The underneath of most household sinks tend to be quite gloomy, but I wanted this picture to be the opposite of that; bright and colourful and energetic, something that would catch the eye of a child and hold their interest. Fairly early on I decided I wanted the city to have a really fun ‘holiday camp’ feel to it, so I turned the pipes into flumes to give them a water park effect, and added an ice-cream parlour as well. Then I added a few apartment blocks made out of squeezy bottles, and for fun I put in a cable car made from bottle tops. I also painted in a pipe through which little cars were zooming, and again bottle tops with little wheels added were ideal for those.
The little alien characters were great fun to paint; from the beginning I knew I didn’t want them all to look the same, so I made them all different colours and added swimming costumes and clothes with all kinds of patterns, and I made sure they were doing a variety of exciting things, from volley ball to swimming, eating ice-creams and whizzing around on swings, cleaning windows and even pushing baby aliens in prams. Part of the brief was to inject plenty of detail into this picture, and I kept on adding aliens until they filled every corner.

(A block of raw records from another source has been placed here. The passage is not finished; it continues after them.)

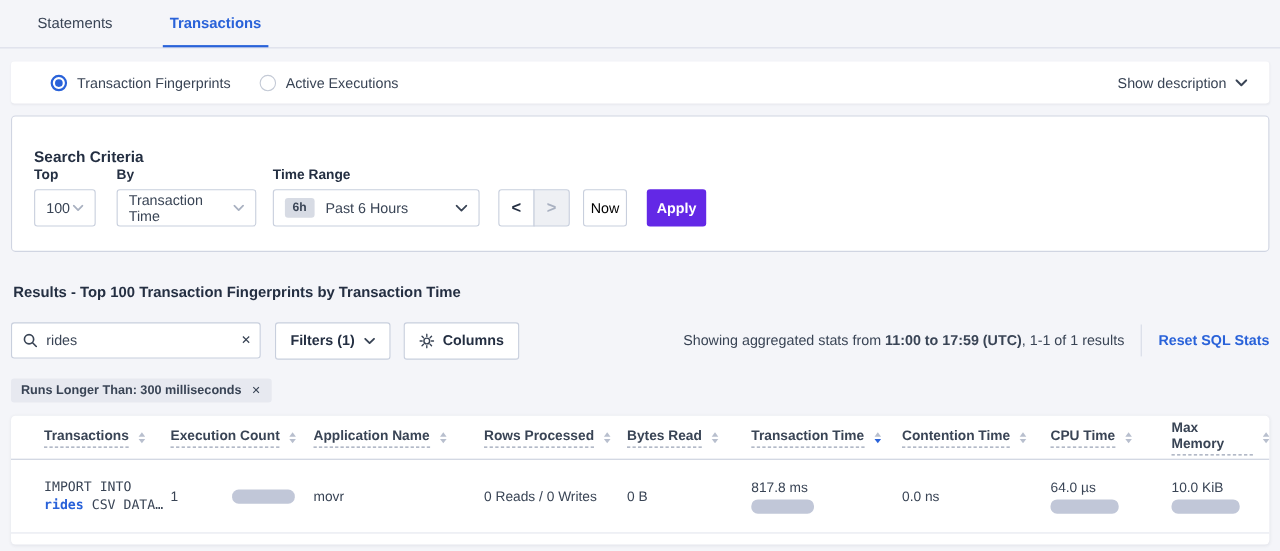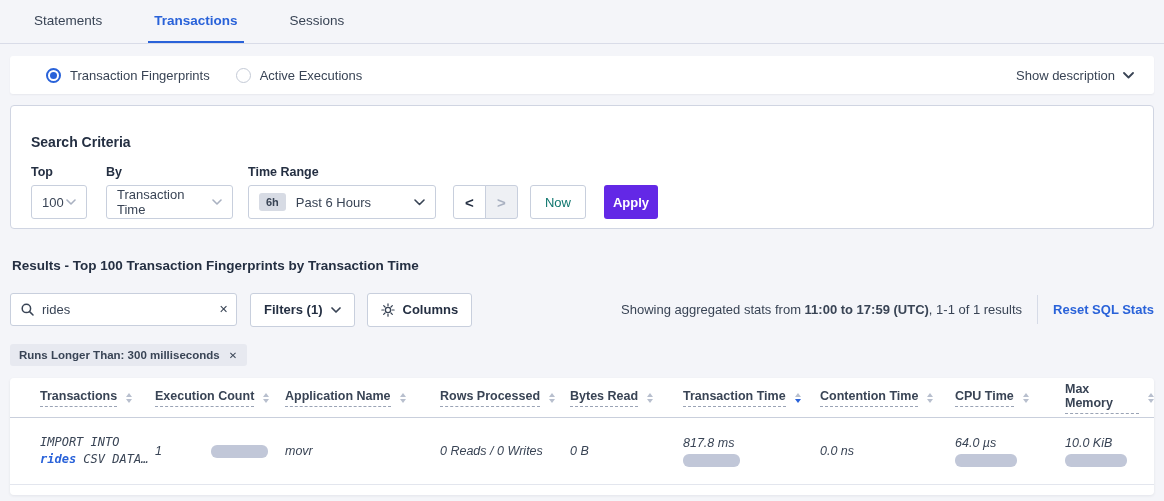--- a/index.html
+++ b/index.html
@@ -115,7 +115,6 @@
 <div class="tabbar">
   <div class="tab">Statements</div>
   <div class="tab active">Transactions</div>
-  <div class="tab">Sessions</div>
 </div>
 
 <div class="radioband">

The painting is acrylic on thick paper, painted over a pencil drawing. I found colouring this quite difficult, because there were so many parts to it, and I wanted the colour to look well balanced and bright and varied, so I started off by doing a few pale washes of colour over the larger background areas, painting over anything that didn’t look quite right. I continued to build the painting up in layers, until the colours were opaque and smooth. I used fine detail brushes between sizes 00 and 02 to paint the aliens and other small details such as windows etc. I gave everything a fine outline in a slightly darker colour than the ‘fill’ colour, just to keep it sharp and make everything clear.
At one point I stood back from the picture and felt it looked quite flat, and so spent some time adding more shading to every part of it, which helped. Because it’s such a busy piece I was worried I might have overlooked some detail of it, but eventually I had to make myself put the paintbrush down as it’s the sort of picture you could always keep adding to and the risk is to go too far and spoil it. I definitely found this second brief more difficult than the one before, but it was a great learning curve in terms of constructing a scene, and I’d never painted this sort of subject before, so it has taught me a lot. A tricky project, but very enjoyable.